Henry Rollins: The Myth of Online Transparency
Henry Rollins is a champion of self-reliance and autodidacticism. These days, the self-educated person is an endangered species. We recognize the power of self-directed learning in historical heroes like Benjamin Franklin and Abraham Lincoln, but in 2012 America institutional education (preferably through graduate school) seems almost mandatory.
What’s the Big Idea?
But what school often fails to teach is the ability to think for yourself and outside of the social and political system it serves. This is especially problematic at a time when the explosion of blogs and information sources online has seriously muddied the journalistic waters. Readers today are subjected to a barrage of opinion, misinformation, and disinformation, and it’s up to us to sort it all out. For this we need highly sophisticated critical faculties and a healthy dose of skepticism.

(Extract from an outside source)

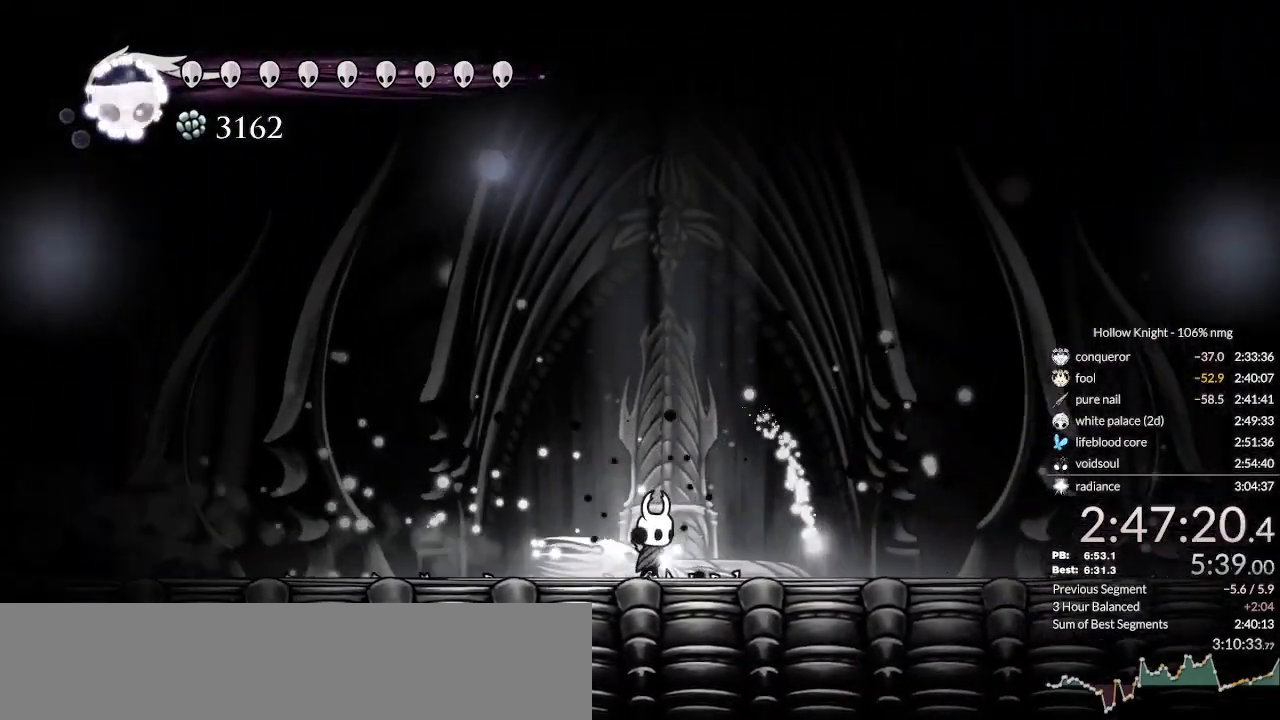
{"keys": ["right"], "events": []}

Unable to afford college without taking on massive debt, Rollins had no real choice but to self-educate. Since early adulthood he has set his own curriculum, reading diligently and widely, and – perhaps because he left the system early – has never viewed education as something that ends the moment you enter the working world.
Rollins – the kind of self-taught expert on truth-testing that everyone in this increasingly decentralized world needs to become – argues that the internet has opened up amazing new channels of communication, and that it has also opened the floodgates for new forms of moral cowardice and evasion of the truth.